18 Dec 2020 | 21:07 UTC — Houston

US oil, gas rig count rises by 10 to 414 as producers try to hold output: Enverus

Highlights

Week-on-week gain split 50-50 on oil, gas rigs

Lower 48 count above expectations: Wells Fargo

Expect 350-plus horizontal rigs mid-2021: Platts Analytics

Houston — US oil and gas rigs rose by 10 to 414 in the week ending Dec. 16, rig data provider Enverus said, as operators continue to replace production setbacks earlier in the year from coronavirus-related curtailments.

The week's gains were split 50-50, five apiece between oil plays, where the number of rigs rose to 300, and gas fields, where the number increased to 114.

Among individual basins this week, changes were a hodgepodge, with most basins adding or shedding a rig apiece.

The Eagle Ford Shale of South Texas added two rigs for a total 32. Adding one rig each were the Permian Basin (181 rigs) of West Texas/New Mexico, the Haynesville Shale (46) in East Texas/Northwest Louisiana and the Marcellus Shale (30), mostly in Pennsylvania.

Reducing fleets by a rig apiece on the week were the Bakken Shale (13) of mostly North Dakota, the SCOOP-STACK (13) of Oklahoma, and the Utica Shale (six), mostly in Ohio.

The DJ Basin of Colorado was unchanged on week at nine rigs.

'Above expectations'

"Overall, North American drilling and completions activity is tracking higher than expected," Wells Fargo analyst Christopher Voie said in a Dec. 17 investor note. "The Lower 48 rig count is above expectations, and based on discussions with [four large US drillers], the horizontal rig count is tracking above our models and should plateau through year-end."

For the week ended Dec. 16, the horizontal rig count was 329, down two, according to Enverus data.

While first-half 2021 visibility is limited, "we model 350-360 horizontal rigs by mid-2021, assuming private E&Ps' activity mirrors publics' budget discipline" which is conservative, Voie said.

S&P Global Platts Analytics expects rigs to continue to recover through early 2023.

More good news on a coronavirus vaccine could cause a further uptick from what Evercore analyst James West called "jaw-dropping" declines in North American rig counts this year.

The current total rig count is now just shy of half its early March figure of 838, Enverus data shows, and the North American rig count is poised for to rise, albeit off a low base, West said.

Oil, gas prices strengthening

By early March 2020, the rapid spread of the coronavirus had caused oil prices to begin plummeting to abnormal lows.

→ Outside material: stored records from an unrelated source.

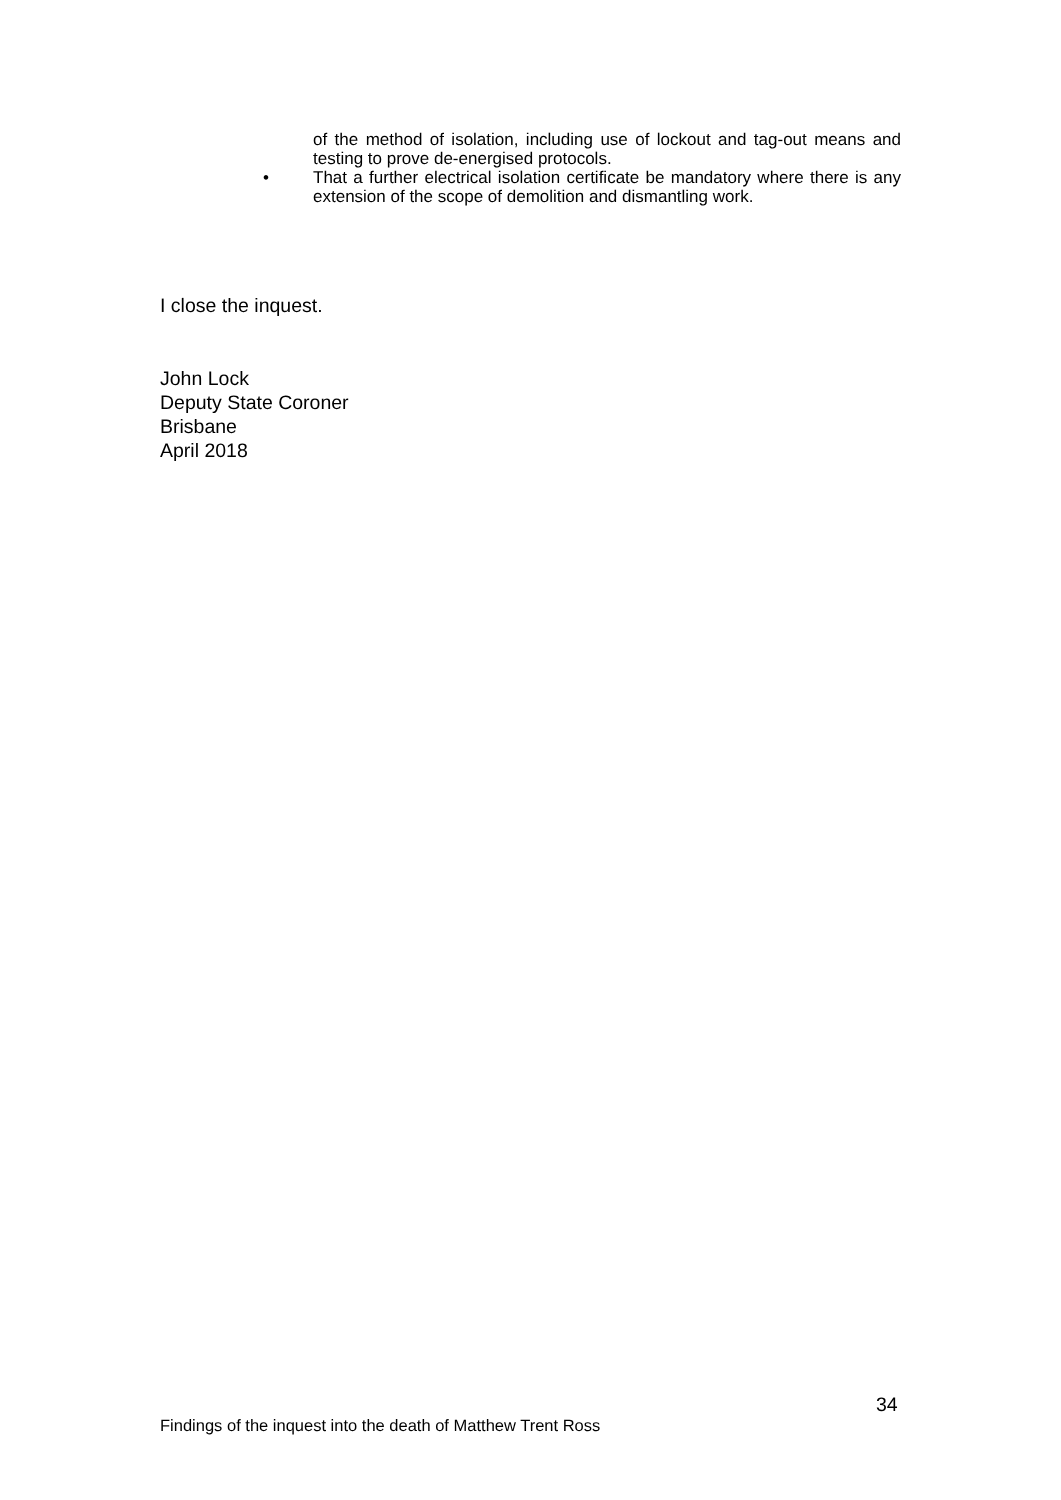of the method of isolation, including use of lockout and tag-out means and testing to prove de-energised protocols.
• That a further electrical isolation certificate be mandatory where there is any extension of the scope of demolition and dismantling work.
I close the inquest.
John Lock
Deputy State Coroner
Brisbane
April 2018
34
Findings of the inquest into the death of Matthew Trent Ross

In the US, WTI prices, which were in the high $40s/b the last few days of February, dropped to the low $20s/b by the end of March and into the teens in April.

Gradually prices recovered, and by late June were around $40/b, where they largely remained until news of approved coronavirus vaccines improved market sentiment. NYMEX WTI was trading just above $49/b midday Dec. 18

Average oil and gas prices for the week ended Dec. 16 climbed, according to Platts Analytics estimates.

WTI averaged $47.16/b, up $1.40; WTI Midland averaged $48.20/b, up $1.59; and Bakken Shale Composite averaged $43.95/b, up $1.29.

For gas, Henry Hub prices averaged $2.59/MMBtu, up 16 cents; while the price averaged an even $2/MMBtu at Dominion South, up 19 cents.